== AVAILABLE DATA ==
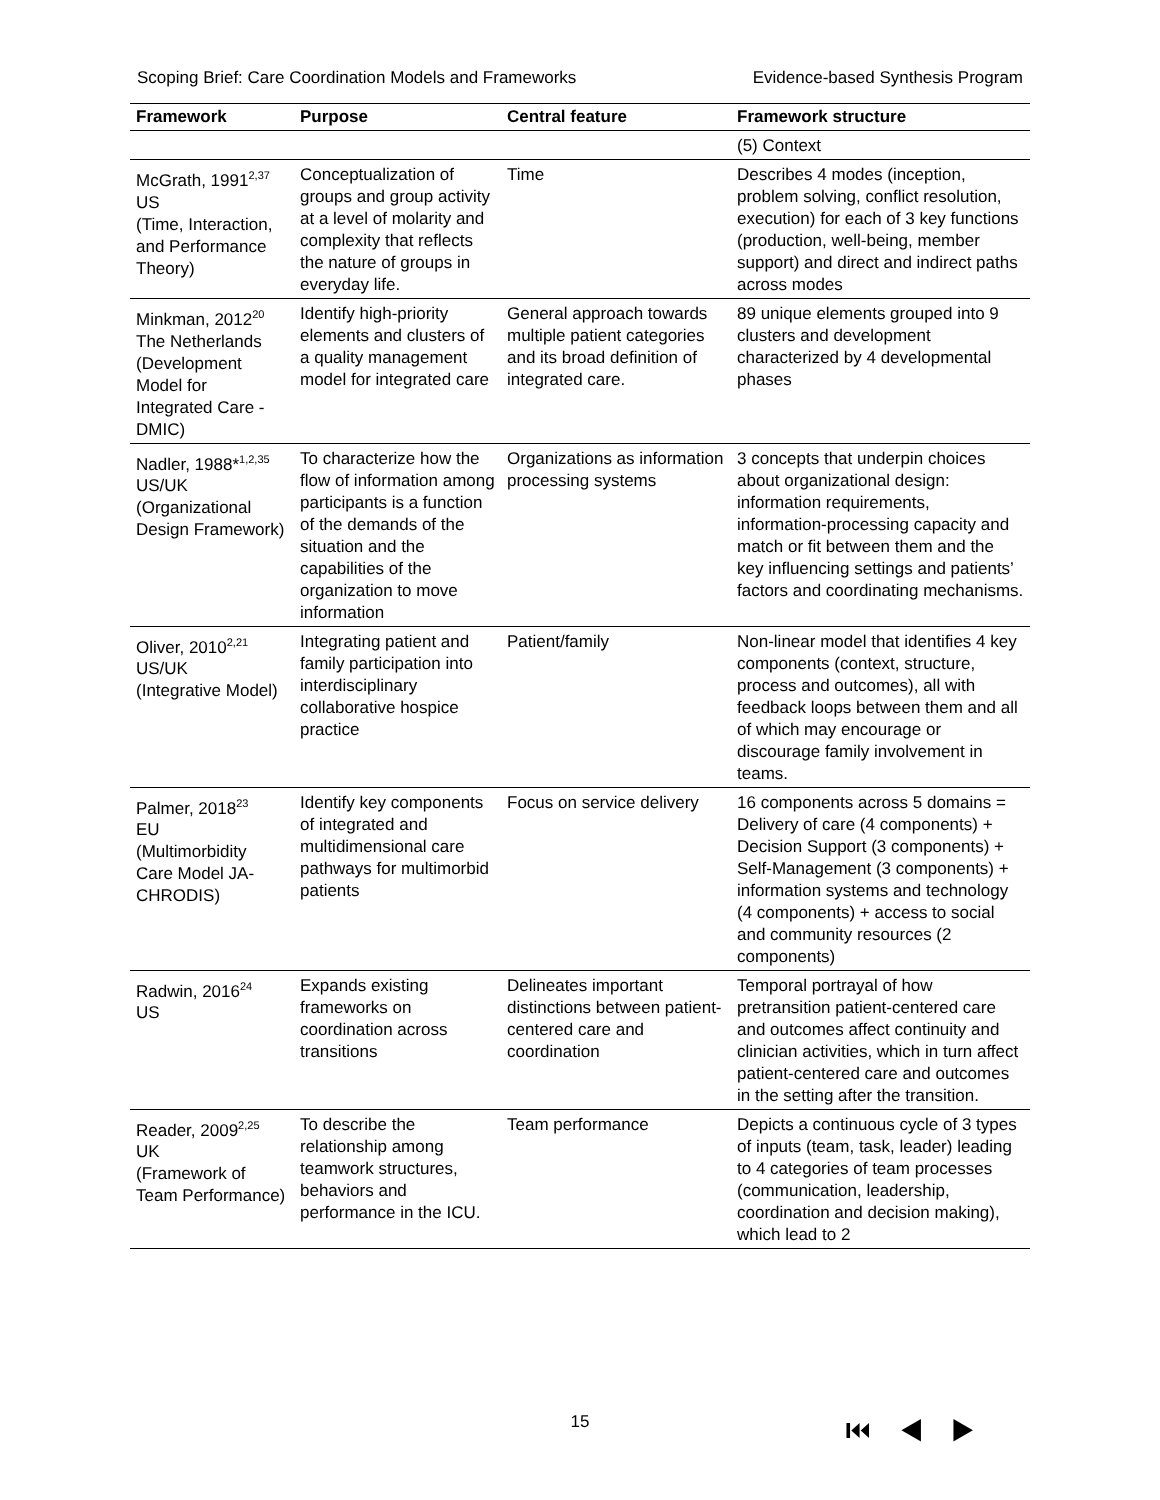Scoping Brief: Care Coordination Models and Frameworks Evidence-based Synthesis Program
| Framework | Purpose | Central feature | Framework structure |
| --- | --- | --- | --- |
| | | | (5) Context |
| McGrath, 1991<sup>2,37</sup> US (Time, Interaction, and Performance Theory) | Conceptualization of groups and group activity at a level of molarity and complexity that reflects the nature of groups in everyday life. | Time | Describes 4 modes (inception, problem solving, conflict resolution, execution) for each of 3 key functions (production, well-being, member support) and direct and indirect paths across modes |
| Minkman, 2012<sup>20</sup> The Netherlands (Development Model for Integrated Care - DMIC) | Identify high-priority elements and clusters of a quality management model for integrated care | General approach towards multiple patient categories and its broad definition of integrated care. | 89 unique elements grouped into 9 clusters and development characterized by 4 developmental phases |
| Nadler, 1988*<sup>1,2,35</sup> US/UK (Organizational Design Framework) | To characterize how the flow of information among participants is a function of the demands of the situation and the capabilities of the organization to move information | Organizations as information processing systems | 3 concepts that underpin choices about organizational design: information requirements, information-processing capacity and match or fit between them and the key influencing settings and patients’ factors and coordinating mechanisms. |
| Oliver, 2010<sup>2,21</sup> US/UK (Integrative Model) | Integrating patient and family participation into interdisciplinary collaborative hospice practice | Patient/family | Non-linear model that identifies 4 key components (context, structure, process and outcomes), all with feedback loops between them and all of which may encourage or discourage family involvement in teams. |
| Palmer, 2018<sup>23</sup> EU (Multimorbidity Care Model JA-CHRODIS) | Identify key components of integrated and multidimensional care pathways for multimorbid patients | Focus on service delivery | 16 components across 5 domains = Delivery of care (4 components) + Decision Support (3 components) + Self-Management (3 components) + information systems and technology (4 components) + access to social and community resources (2 components) |
| Radwin, 2016<sup>24</sup> US | Expands existing frameworks on coordination across transitions | Delineates important distinctions between patient-centered care and coordination | Temporal portrayal of how pretransition patient-centered care and outcomes affect continuity and clinician activities, which in turn affect patient-centered care and outcomes in the setting after the transition. |
| Reader, 2009<sup>2,25</sup> UK (Framework of Team Performance) | To describe the relationship among teamwork structures, behaviors and performance in the ICU. | Team performance | Depicts a continuous cycle of 3 types of inputs (team, task, leader) leading to 4 categories of team processes (communication, leadership, coordination and decision making), which lead to 2 |
15 ⏮◀▶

== YOUR ASSIGNMENT ==
Every line in the entries above that has the word "which" should be identified and copied.

== RESULT OF THIS TASK ==
| Oliver, 2010<sup>2,21</sup> US/UK (Integrative Model) | Integrating patient and family participation into interdisciplinary collaborative hospice practice | Patient/family | Non-linear model that identifies 4 key components (context, structure, process and outcomes), all with feedback loops between them and all of which may encourage or discourage family involvement in teams. |
| Radwin, 2016<sup>24</sup> US | Expands existing frameworks on coordination across transitions | Delineates important distinctions between patient-centered care and coordination | Temporal portrayal of how pretransition patient-centered care and outcomes affect continuity and clinician activities, which in turn affect patient-centered care and outcomes in the setting after the transition. |
| Reader, 2009<sup>2,25</sup> UK (Framework of Team Performance) | To describe the relationship among teamwork structures, behaviors and performance in the ICU. | Team performance | Depicts a continuous cycle of 3 types of inputs (team, task, leader) leading to 4 categories of team processes (communication, leadership, coordination and decision making), which lead to 2 |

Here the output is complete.